An asset management subsidiary of BNY Mellon has agreed to pay $210 million to settle claims that it advised clients to invest in Bernard Madoff's massive Ponzi scheme despite suspecting Madoff of fraud. Over the course of a ten-year period, Ivy Asset Management, LLC ("Ivy") received nearly $40 million in fees in return for conducting due diligence on Madoff. The settlement with IAM represents the conclusion of multiple lawsuits brought by the New York Attorney General (the "NYAG"), the U.S. Department of Labor, and private plaintiffs. Despite IAM employees voicing "deep" reservations about Madoff's operations, investors were given positive recommendations, with the only concern voiced relating to the difficulty of managing the enormous asset pool purportedly managed by Madoff. Per its terms, the settlement applies only those investors who invested in "feeder funds" that funneled investor monies into Madoff's scheme.
In 2010, the New York Attorney General filed a lawsuit charging IAM with violations of the Martin Act for fraudulent conduct in connection with the sale of securities, as well as fraud in the conduct of business and breach of fiduciary duty. The suit sought damages, payment of restitution, and disgorgement of all fees received by Ivy. Private investors also filed suit against IAM alleging similar claims.
The charges focused on the level of due diligence IAM purported to conduct on behalf of its clients. During the course of this due diligence, authorities alleged that Ivy discovered Madoff was not investing funds as promised. While Madoff's advertised trading strategy featured the purchase and sale of enormous amounts of options, Ivy's investigation revealed that the actual option trading volume fell far short of what would be required. When Madoff was pressed as to this discrepancy, he provided IAM executives with "three vastly different explanations" that failed to allay concerns. Indeed, according to internal IAM documents, one executive piped:
Ah, Madoff, you omitted one possibility – he’s a fraud!
Yet, despite the inconsistent explanations given by Madoff and misgivings by executives, IAM failed to disclose any of these suspicions to investors in an effort to prevent the steady stream of lucrative fees. As a result, IAM's clients, which included individual investors as well as New York union pension and welfare plans, ultimately lost approximately $236 million when Madoff's fraud was uncovered in December 2008.
The settlement sheds light on the "feeder fund" investors, who to date have not been recognized as victims entitled to participate in the Madoff claims process. Irving Picard, the bankruptcy trustee appointed to liquidate Bernard L. Madoff Investment Securities, has made significant strides in marshaling assets and to date has made two distributions to victims. However, Picard's determination that only those who directly invested with Madoff were victims meant that thousands of investors whose Madoff investment was via a feeder fund were not considered victims - and thus not entitled to participate in the claims process.

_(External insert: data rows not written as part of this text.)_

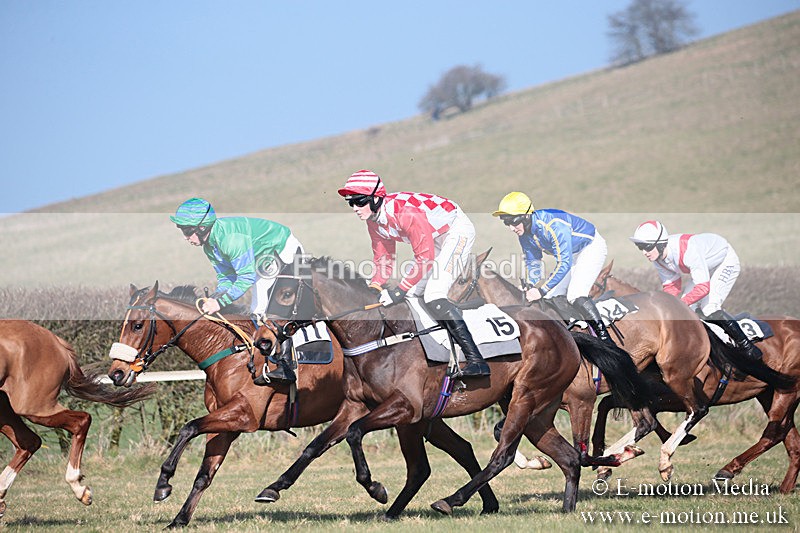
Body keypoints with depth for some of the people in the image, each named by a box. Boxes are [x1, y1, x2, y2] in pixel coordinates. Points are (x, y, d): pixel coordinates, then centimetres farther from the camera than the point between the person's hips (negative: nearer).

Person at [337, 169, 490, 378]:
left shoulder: (404, 212, -32)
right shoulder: (373, 220, -4)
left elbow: (425, 259, -31)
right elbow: (383, 258, 6)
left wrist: (399, 291, -30)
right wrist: (375, 287, -10)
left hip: (457, 230, -10)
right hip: (436, 238, 10)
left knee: (433, 295, -23)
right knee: (413, 295, 6)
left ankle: (477, 362, -29)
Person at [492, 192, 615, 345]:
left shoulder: (553, 225, -37)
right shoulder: (524, 231, -10)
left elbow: (564, 263, -38)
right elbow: (532, 261, 2)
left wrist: (542, 290, -38)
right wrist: (531, 286, -16)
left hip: (592, 247, -9)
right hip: (572, 254, 9)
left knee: (576, 296, -25)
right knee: (553, 296, 4)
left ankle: (605, 338, -24)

Indeed, while Picard received 16,519 customer claims, only 2,436 of those claims were "allowed" - with many being denied due to their status as "feeder fund" investors. Under Picard's reasoning, only the feeder fund itself was a victim, with the "loss" suffered by that feeder fund consisting of the cumulative value of investments that fund had with Madoff. Any distributions would thus be made to the feeder fund itself, which would then have the option of making distributions to its investors.
The IAM settlement is welcome news for those investors, which will provide a near-total recovery of their losses. Ironically, while shut out of the Madoff distribution process, these investors now stand to recover nearly triple the amount distributed to Madoff victims. In the press release put out by the New York Attorney General's office, it was estimated that investors were also "expected to receive substantial additional payments at a future date from" Picard. However, any future distribution by Picard would likely not occur until other similar situated victims have received equal distributions.
The settlement also marks the second significant recovery in recent efforts by the office of the New York Attorney General to prosecute those who were involved in the Madoff scandal. Earlier this summer, the NYAG announced that it had reached an agreement with prominent hedge fund manager J. Ezra Merkin to return approximately $400 million to investors in four Merkin funds that lost over $1 billion with Madoff. Picard later objected to that settlement, claiming that it encroached on his exclusive authority to recovery assets for Madoff's victims. According to Picard, if the settlement was approved, it would deprive Merkin of sufficient funds to satsify Picard's pending claims totaling $500 million and leave nothing for the majority of Madoff victims.